#### [ASSIGNED TASK]
Across all the entries, how many lines hold "communications"? Answer with that number and nothing else.

#### [AVAILABLE DATA]
* * *

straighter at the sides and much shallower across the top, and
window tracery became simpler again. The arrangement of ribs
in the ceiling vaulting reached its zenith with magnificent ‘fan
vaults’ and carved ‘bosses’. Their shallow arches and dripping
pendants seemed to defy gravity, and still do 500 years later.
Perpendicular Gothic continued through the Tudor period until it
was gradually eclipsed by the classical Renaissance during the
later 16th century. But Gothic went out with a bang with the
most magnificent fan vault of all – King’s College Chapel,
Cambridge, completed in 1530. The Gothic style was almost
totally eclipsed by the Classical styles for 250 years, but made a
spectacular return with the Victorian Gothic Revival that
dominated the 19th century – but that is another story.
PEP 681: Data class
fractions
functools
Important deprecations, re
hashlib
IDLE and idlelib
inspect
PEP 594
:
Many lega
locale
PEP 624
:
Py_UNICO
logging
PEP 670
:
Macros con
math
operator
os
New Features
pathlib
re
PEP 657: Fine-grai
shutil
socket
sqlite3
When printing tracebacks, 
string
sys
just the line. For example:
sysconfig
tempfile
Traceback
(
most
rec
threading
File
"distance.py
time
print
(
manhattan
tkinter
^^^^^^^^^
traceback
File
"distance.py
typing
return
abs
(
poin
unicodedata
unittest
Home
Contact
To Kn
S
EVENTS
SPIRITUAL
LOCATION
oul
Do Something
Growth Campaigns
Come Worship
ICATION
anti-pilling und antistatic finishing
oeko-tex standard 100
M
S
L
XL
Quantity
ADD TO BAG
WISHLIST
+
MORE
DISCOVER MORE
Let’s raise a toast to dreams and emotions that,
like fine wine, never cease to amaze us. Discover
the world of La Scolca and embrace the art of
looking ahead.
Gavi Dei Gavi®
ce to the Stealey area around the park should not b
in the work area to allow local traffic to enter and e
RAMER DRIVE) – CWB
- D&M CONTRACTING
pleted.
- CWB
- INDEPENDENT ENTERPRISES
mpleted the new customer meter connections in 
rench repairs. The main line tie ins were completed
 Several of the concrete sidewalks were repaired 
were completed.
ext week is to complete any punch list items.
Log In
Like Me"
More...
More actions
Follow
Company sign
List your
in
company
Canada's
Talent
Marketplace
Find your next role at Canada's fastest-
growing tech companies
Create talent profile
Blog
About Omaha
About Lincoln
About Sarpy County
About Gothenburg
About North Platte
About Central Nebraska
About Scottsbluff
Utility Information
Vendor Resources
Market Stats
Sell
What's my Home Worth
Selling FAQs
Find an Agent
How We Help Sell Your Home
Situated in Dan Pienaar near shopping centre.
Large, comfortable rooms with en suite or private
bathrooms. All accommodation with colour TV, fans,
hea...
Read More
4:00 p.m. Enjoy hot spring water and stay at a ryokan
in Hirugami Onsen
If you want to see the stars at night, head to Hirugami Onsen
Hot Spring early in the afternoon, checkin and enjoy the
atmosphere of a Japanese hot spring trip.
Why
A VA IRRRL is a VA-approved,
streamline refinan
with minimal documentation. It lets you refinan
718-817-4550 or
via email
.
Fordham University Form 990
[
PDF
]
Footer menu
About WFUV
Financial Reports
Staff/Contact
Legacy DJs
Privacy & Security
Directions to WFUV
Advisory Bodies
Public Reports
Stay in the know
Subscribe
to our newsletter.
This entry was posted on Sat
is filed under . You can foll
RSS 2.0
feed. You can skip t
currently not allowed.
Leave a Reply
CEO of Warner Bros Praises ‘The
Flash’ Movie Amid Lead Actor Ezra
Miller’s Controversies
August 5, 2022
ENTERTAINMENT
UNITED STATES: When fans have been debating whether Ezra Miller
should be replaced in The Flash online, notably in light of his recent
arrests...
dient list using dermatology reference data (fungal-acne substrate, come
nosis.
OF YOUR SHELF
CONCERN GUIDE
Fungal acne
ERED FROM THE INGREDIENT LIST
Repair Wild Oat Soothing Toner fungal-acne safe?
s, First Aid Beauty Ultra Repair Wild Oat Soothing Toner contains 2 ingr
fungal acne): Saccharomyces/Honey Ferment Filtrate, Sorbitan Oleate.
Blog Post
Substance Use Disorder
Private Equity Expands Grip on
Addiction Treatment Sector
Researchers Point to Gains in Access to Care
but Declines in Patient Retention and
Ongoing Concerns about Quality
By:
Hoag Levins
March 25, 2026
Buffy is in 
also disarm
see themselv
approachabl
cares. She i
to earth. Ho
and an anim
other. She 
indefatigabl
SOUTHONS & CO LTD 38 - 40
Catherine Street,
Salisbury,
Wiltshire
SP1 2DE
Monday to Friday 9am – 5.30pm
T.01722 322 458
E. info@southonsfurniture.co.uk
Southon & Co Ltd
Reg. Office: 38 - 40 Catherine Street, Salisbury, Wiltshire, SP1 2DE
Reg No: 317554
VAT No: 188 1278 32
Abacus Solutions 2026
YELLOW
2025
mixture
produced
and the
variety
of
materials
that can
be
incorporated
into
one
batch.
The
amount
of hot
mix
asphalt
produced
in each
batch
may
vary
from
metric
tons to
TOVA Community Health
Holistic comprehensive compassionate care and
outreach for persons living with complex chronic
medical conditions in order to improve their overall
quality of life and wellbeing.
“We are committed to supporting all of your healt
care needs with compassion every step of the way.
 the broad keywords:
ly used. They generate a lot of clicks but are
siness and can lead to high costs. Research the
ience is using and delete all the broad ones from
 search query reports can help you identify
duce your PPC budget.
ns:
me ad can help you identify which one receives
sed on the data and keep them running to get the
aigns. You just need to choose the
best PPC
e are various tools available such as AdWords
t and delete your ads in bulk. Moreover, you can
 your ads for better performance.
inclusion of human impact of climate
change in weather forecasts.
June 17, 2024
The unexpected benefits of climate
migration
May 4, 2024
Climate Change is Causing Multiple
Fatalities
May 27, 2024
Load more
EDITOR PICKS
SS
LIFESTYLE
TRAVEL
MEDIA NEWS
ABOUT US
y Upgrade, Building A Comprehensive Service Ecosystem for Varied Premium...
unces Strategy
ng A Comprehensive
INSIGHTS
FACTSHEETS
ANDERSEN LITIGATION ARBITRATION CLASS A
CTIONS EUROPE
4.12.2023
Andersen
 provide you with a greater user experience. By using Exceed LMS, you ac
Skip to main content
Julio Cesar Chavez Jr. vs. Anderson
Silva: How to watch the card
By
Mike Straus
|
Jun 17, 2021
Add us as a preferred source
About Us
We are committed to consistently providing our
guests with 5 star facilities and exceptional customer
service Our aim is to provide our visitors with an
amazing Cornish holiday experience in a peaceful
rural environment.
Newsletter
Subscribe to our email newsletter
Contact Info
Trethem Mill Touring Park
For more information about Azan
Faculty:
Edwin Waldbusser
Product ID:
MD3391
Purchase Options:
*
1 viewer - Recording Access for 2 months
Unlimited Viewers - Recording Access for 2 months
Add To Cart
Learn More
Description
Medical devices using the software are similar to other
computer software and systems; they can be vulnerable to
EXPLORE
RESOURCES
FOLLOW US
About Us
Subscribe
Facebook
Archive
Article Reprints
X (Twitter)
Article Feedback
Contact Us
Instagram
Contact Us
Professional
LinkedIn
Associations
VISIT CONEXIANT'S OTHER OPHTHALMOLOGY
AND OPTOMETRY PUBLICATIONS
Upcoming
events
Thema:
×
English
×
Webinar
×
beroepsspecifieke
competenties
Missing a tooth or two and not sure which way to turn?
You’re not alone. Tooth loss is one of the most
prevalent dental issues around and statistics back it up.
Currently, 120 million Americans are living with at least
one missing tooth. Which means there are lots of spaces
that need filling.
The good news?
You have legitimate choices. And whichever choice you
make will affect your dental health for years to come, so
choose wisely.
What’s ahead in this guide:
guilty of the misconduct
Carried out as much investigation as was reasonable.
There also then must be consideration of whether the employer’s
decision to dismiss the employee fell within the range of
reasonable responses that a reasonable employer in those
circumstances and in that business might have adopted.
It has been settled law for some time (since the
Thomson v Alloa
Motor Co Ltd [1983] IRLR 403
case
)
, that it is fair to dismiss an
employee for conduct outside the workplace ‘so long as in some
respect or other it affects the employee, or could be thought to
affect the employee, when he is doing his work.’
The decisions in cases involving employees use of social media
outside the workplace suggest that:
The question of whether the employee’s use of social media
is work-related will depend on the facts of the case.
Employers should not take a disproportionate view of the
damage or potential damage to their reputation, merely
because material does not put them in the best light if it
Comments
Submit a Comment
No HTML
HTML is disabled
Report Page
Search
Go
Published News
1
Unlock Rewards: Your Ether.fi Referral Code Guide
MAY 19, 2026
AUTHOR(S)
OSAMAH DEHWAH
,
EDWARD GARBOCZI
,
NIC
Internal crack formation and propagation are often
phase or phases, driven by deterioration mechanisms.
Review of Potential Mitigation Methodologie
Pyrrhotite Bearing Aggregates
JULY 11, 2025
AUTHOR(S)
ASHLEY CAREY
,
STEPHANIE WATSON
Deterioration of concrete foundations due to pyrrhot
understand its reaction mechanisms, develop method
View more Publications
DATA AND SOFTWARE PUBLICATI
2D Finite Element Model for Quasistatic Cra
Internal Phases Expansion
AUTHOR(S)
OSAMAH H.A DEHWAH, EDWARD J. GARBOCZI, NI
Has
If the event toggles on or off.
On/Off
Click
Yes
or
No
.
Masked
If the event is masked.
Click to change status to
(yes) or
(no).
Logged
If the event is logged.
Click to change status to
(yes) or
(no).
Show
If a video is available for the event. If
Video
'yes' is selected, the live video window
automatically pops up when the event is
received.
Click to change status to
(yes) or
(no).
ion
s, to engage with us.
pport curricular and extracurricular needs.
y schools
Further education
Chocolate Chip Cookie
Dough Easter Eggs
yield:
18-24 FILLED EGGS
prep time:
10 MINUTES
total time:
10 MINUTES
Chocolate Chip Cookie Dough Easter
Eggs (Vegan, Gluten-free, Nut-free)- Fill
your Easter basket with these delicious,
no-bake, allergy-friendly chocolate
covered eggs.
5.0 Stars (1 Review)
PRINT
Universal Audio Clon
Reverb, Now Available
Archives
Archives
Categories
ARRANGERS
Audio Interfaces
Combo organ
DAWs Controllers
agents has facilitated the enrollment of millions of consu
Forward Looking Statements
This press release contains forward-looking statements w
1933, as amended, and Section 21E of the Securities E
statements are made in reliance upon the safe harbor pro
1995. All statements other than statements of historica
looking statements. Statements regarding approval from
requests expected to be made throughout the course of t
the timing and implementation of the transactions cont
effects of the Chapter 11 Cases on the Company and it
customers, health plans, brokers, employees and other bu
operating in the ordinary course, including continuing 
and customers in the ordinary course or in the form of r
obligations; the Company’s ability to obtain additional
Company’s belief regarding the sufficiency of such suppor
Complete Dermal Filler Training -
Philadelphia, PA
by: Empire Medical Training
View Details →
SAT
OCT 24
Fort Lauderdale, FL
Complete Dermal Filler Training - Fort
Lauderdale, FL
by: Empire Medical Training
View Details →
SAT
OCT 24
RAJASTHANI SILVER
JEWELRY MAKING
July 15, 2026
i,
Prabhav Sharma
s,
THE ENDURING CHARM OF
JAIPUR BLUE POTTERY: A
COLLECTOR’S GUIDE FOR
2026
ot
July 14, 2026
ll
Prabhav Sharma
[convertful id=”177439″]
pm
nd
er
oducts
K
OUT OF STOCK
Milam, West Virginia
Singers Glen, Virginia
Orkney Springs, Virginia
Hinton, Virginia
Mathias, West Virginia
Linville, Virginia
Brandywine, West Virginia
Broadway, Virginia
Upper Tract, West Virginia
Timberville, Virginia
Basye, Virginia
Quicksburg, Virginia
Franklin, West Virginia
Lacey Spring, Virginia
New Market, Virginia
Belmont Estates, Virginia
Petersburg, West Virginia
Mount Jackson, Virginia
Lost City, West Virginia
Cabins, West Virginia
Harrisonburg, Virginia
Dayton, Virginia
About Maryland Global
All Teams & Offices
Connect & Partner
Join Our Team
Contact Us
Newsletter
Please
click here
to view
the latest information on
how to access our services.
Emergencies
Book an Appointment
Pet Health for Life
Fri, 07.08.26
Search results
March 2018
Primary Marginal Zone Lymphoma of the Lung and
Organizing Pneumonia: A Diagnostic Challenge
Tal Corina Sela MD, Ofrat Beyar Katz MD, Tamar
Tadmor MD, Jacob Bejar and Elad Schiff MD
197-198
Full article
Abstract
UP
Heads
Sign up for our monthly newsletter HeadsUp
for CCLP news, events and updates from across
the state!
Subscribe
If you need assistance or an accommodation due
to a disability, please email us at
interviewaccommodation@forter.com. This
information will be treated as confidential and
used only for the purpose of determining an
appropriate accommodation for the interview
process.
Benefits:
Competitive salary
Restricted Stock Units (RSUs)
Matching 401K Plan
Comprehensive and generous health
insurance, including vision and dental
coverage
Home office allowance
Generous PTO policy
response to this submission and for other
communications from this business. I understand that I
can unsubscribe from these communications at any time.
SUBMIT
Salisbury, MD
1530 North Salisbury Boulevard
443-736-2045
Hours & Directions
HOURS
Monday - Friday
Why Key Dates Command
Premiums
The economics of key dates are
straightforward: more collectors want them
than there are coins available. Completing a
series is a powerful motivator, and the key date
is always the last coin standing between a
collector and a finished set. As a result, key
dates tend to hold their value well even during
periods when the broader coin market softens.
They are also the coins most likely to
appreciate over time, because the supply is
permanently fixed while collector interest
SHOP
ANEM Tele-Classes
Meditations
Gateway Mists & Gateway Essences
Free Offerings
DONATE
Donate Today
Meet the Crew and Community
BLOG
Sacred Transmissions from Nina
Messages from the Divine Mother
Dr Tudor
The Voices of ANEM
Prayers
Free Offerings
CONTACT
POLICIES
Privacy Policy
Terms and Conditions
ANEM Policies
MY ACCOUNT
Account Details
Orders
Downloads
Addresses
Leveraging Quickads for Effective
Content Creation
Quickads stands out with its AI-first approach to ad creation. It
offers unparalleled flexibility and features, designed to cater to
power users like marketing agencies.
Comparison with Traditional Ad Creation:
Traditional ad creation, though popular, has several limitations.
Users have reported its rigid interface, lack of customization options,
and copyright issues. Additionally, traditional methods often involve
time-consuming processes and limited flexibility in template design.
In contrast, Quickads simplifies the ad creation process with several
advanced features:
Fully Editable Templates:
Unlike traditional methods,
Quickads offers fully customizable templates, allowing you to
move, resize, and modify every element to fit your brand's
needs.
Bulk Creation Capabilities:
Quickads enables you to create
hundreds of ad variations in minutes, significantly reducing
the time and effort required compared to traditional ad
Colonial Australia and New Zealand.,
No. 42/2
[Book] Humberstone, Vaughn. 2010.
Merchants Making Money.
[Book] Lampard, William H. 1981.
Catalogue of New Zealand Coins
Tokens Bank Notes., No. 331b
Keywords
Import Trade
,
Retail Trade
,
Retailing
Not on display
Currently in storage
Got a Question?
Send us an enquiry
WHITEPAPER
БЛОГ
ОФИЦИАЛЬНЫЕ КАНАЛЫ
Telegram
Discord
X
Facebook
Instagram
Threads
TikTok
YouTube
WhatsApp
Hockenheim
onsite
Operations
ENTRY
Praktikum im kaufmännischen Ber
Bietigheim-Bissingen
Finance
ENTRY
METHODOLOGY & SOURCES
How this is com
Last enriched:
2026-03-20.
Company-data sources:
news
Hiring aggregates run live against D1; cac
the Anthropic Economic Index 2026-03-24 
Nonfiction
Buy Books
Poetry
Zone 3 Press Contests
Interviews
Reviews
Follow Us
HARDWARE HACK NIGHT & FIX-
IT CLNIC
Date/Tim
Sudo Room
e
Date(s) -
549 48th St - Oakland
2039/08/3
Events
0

* * *

#### [REPLY TO THE EXERCISE]
2